## Selected text:
* * *

Evgheni Gorodețchi

Personal information
- Date of birth: 24 September 1985 (age 40)
- Place of birth: Dnestrovsc, Moldovan SSR, Soviet Union
- Height: 1.75 m (5 ft 9 in)
- Position: Midfielder

Senior career*
- Years: Team / Apps / (Gls)
- 2003–2004: Sheriff Tiraspol / 1 / (0)
- 2004–2007: Tiraspol / 75 / (6)
- 2007–2009: Sheriff Tiraspol / 33 / (11)
- 2009–2010: Tiraspol / 12 / (0)
- 2010–2013: Iskra-Stal Rîbnița / 65 / (16)
- 2013–2014: Dinamo-Auto Tiraspol / 35 / (4)
- 2015: Anapa

= Evgheni Gorodețchi =

Moldovan footballer

Evgheni Gorodețchi (Евгений Городецкий; born 24 September 1985) is a Moldovan former footballer who played as a midfielder.

* * *

## Records:
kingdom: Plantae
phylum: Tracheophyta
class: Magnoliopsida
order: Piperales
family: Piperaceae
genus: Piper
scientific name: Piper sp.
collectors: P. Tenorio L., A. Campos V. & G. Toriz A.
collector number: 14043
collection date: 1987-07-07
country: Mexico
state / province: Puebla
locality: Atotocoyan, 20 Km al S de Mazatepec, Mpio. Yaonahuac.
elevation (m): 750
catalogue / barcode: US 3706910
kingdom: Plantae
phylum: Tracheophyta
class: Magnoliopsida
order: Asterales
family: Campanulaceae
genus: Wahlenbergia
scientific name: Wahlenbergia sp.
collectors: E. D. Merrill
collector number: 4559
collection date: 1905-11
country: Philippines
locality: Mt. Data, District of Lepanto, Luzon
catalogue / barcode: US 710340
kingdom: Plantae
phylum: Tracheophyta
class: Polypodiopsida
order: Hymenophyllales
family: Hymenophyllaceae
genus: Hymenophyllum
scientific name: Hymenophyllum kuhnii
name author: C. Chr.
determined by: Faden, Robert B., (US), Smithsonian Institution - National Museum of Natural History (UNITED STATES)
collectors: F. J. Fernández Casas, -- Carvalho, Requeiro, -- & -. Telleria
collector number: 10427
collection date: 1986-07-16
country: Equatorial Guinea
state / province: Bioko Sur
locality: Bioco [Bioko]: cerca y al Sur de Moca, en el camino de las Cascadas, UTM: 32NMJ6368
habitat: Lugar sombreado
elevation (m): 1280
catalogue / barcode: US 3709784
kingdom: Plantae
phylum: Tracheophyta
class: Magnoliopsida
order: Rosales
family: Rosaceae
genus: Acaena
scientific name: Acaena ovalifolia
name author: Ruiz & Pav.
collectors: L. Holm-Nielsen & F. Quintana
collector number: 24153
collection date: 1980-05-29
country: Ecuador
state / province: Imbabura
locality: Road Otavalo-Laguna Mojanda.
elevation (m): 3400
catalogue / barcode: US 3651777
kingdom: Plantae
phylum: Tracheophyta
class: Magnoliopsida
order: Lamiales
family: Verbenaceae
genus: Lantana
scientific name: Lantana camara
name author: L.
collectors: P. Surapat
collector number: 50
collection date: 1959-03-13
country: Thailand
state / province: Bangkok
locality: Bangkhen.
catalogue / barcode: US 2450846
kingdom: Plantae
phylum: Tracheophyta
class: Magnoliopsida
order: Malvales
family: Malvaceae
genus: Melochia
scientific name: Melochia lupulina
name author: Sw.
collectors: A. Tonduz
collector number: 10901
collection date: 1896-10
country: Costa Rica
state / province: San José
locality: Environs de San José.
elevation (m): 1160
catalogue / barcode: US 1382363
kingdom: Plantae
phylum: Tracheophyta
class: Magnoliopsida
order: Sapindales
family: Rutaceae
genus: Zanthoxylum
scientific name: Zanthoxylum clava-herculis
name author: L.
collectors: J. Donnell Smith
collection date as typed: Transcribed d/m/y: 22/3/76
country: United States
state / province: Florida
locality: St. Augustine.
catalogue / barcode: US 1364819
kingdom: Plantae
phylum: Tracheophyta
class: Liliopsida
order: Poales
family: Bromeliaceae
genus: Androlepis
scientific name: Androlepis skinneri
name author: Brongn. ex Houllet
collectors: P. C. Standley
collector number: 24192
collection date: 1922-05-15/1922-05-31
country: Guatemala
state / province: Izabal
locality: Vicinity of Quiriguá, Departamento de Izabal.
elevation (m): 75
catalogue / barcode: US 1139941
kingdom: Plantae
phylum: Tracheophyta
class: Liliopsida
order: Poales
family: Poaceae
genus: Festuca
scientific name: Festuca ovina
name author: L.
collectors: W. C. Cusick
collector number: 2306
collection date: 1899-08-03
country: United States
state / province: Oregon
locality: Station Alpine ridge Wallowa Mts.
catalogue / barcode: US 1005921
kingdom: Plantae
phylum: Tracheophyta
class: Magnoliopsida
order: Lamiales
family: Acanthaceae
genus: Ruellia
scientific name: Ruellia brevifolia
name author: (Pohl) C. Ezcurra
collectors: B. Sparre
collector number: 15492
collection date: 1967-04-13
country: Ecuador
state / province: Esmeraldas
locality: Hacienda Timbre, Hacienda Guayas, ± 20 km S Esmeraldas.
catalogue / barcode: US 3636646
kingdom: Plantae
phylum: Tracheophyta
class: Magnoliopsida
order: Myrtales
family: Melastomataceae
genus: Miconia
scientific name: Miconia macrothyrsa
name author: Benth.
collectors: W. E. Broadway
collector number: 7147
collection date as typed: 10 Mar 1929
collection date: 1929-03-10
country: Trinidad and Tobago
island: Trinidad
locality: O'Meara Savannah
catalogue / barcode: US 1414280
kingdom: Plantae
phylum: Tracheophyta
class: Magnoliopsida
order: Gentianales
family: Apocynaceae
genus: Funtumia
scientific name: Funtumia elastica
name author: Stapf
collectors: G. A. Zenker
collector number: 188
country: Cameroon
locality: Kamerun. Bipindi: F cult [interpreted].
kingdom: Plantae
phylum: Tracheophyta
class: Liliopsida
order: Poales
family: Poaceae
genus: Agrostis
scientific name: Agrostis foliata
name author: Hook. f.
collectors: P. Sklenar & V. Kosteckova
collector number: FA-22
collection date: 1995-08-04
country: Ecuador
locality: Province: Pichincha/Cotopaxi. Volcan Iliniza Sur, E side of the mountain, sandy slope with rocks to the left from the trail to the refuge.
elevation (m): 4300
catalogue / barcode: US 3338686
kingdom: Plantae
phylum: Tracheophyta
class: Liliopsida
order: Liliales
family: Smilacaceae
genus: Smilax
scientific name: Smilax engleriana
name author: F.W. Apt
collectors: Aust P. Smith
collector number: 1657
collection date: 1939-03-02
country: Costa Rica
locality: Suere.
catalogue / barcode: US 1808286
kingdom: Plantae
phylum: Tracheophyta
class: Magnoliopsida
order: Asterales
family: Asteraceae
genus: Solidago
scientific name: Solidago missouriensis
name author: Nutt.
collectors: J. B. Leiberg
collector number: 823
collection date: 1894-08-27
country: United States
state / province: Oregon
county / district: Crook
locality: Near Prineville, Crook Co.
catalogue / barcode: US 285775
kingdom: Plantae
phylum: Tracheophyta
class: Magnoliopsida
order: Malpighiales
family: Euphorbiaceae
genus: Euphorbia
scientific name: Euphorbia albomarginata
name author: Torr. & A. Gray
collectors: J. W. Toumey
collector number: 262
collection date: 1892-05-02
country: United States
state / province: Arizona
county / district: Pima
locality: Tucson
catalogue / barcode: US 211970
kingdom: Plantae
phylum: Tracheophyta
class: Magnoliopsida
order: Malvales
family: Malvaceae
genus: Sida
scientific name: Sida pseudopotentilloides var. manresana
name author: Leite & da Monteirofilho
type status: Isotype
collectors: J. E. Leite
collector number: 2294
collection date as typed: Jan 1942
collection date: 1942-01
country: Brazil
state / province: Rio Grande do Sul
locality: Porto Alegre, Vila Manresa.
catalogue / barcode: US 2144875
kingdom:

* * *

Resume the biography of the footballer Evgheni Gorodețchi, continuing it from the sentence stating that he is a Moldovan former footballer who played as a midfielder.

==Career==
Born in Dnestrovsc, Gorodețchi started his career with Sheriff Tiraspol in the 2003–04 season. After only making one appearance for the team, he instead joined neighbouring FC Tiraspol, where he stayed for three seasons. In 2007, he moved back to Sheriff Tiraspol, before returning to FC Tiraspol in 2009. He later played for Iskra-Stal Rîbnița, Dinamo-Auto Tiraspol and Russian side Anapa.